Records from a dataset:
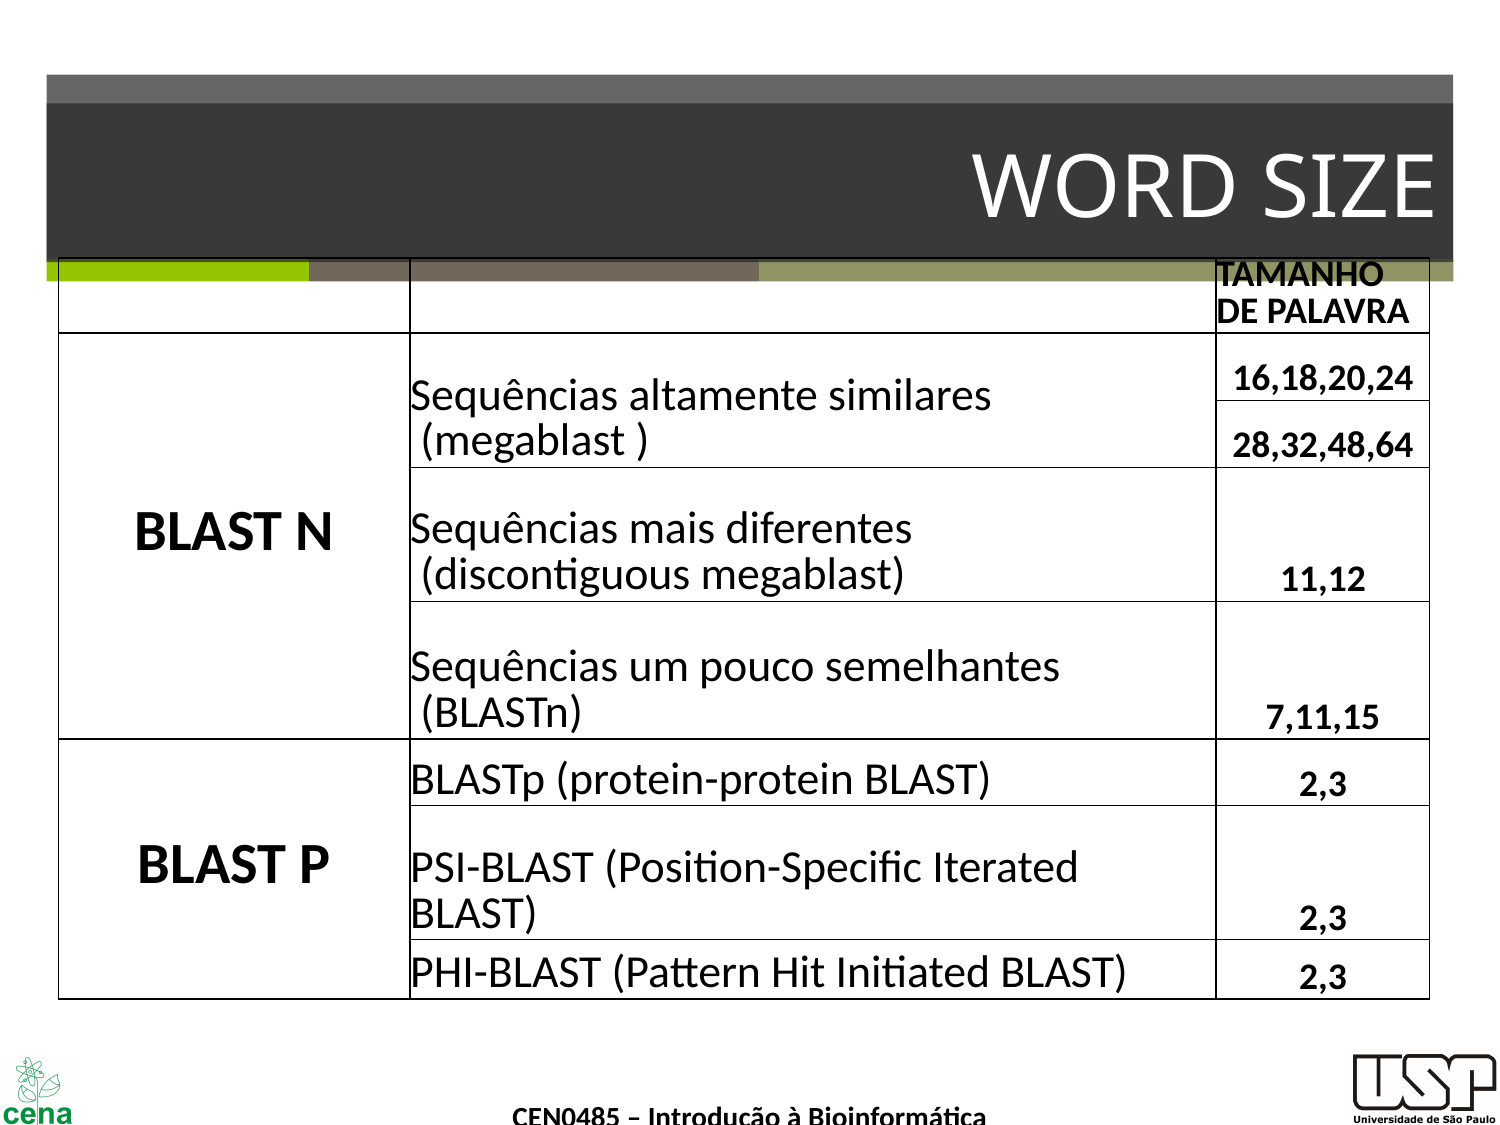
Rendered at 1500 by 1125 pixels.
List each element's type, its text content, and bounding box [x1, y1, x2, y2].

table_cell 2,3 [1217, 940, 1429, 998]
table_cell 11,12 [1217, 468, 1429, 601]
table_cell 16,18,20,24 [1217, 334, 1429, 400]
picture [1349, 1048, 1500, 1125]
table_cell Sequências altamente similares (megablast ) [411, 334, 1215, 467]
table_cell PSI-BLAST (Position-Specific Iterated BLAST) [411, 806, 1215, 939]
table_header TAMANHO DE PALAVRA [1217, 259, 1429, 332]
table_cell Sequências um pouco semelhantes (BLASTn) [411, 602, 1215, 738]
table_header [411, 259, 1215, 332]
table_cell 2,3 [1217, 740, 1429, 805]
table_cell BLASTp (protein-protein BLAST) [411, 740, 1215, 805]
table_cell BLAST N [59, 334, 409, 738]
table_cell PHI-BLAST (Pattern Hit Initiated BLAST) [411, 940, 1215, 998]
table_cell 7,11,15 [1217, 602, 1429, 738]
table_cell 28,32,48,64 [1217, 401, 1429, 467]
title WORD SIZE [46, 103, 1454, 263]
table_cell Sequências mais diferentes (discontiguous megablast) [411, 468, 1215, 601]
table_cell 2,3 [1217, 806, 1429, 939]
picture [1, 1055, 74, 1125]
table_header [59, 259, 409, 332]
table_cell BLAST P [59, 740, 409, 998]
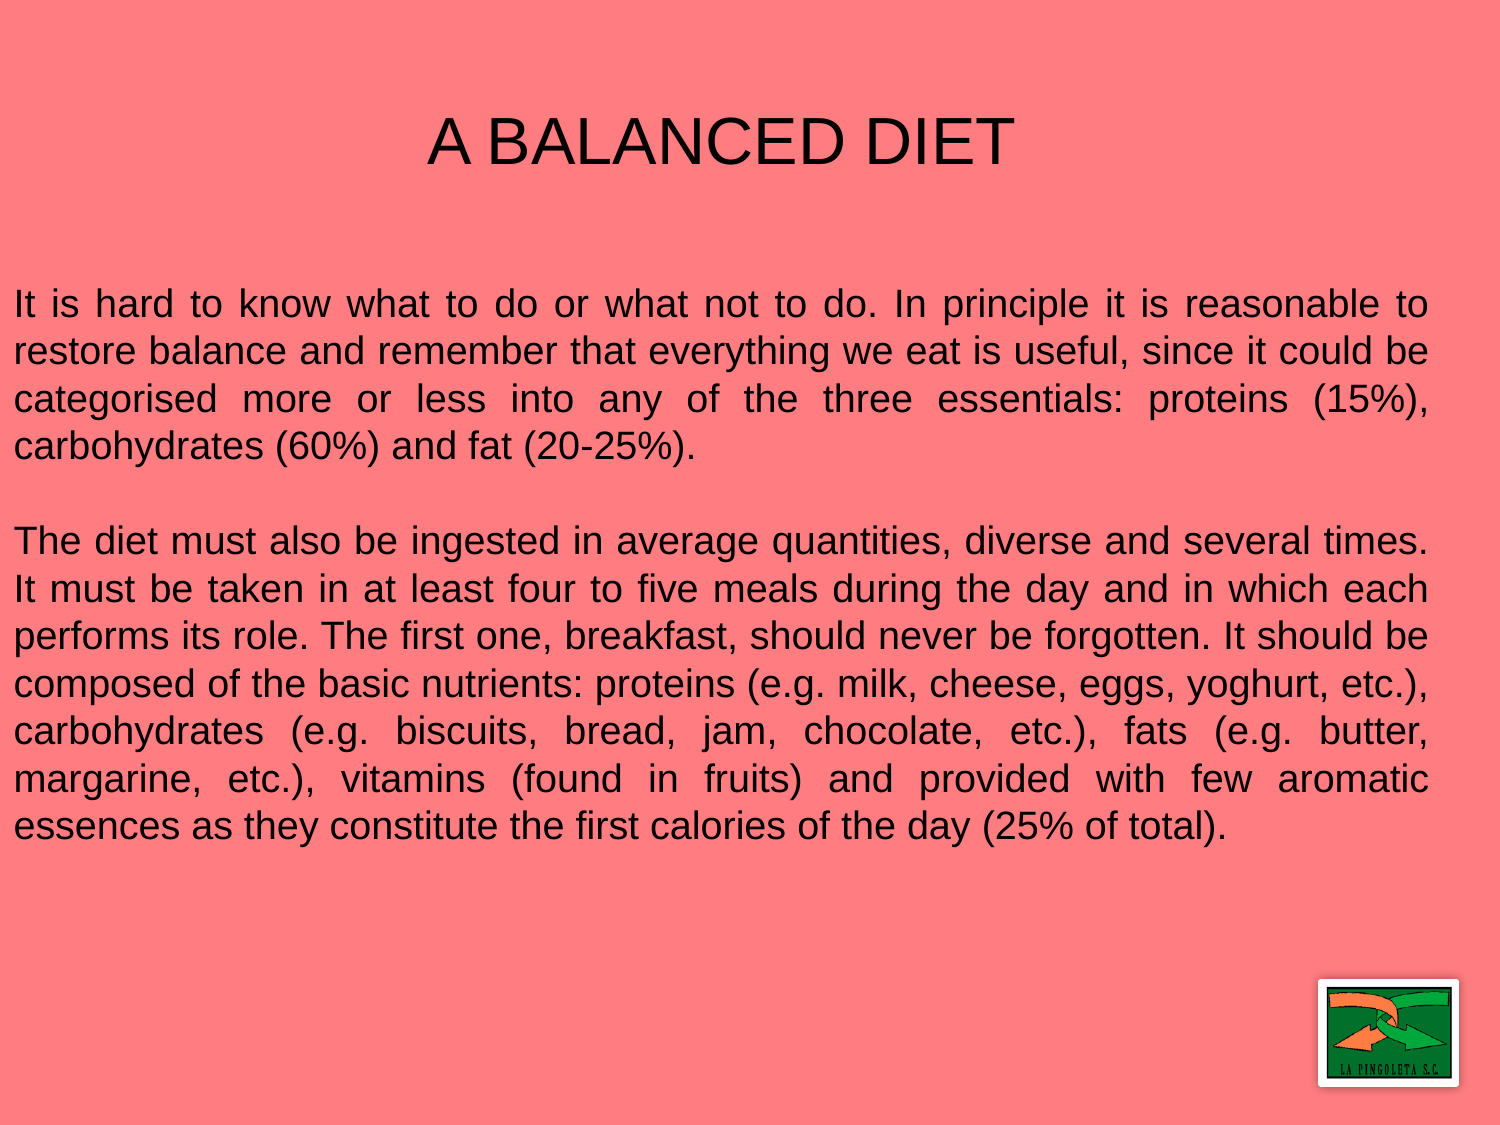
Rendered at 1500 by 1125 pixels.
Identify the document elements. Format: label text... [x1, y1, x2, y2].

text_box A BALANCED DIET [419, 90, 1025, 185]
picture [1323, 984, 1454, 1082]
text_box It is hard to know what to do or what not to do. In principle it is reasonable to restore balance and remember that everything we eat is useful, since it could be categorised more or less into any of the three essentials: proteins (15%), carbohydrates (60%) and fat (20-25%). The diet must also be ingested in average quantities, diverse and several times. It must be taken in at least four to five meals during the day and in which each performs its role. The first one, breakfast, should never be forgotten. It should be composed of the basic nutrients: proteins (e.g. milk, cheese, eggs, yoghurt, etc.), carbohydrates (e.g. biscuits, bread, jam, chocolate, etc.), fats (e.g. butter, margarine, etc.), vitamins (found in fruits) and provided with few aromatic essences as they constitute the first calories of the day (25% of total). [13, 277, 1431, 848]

To do:
Check each line of the records above, and copy those that hold the word "picture".

Written solution:
picture [1349, 1048, 1500, 1125]
picture [1, 1055, 74, 1125]
picture [1323, 984, 1454, 1082]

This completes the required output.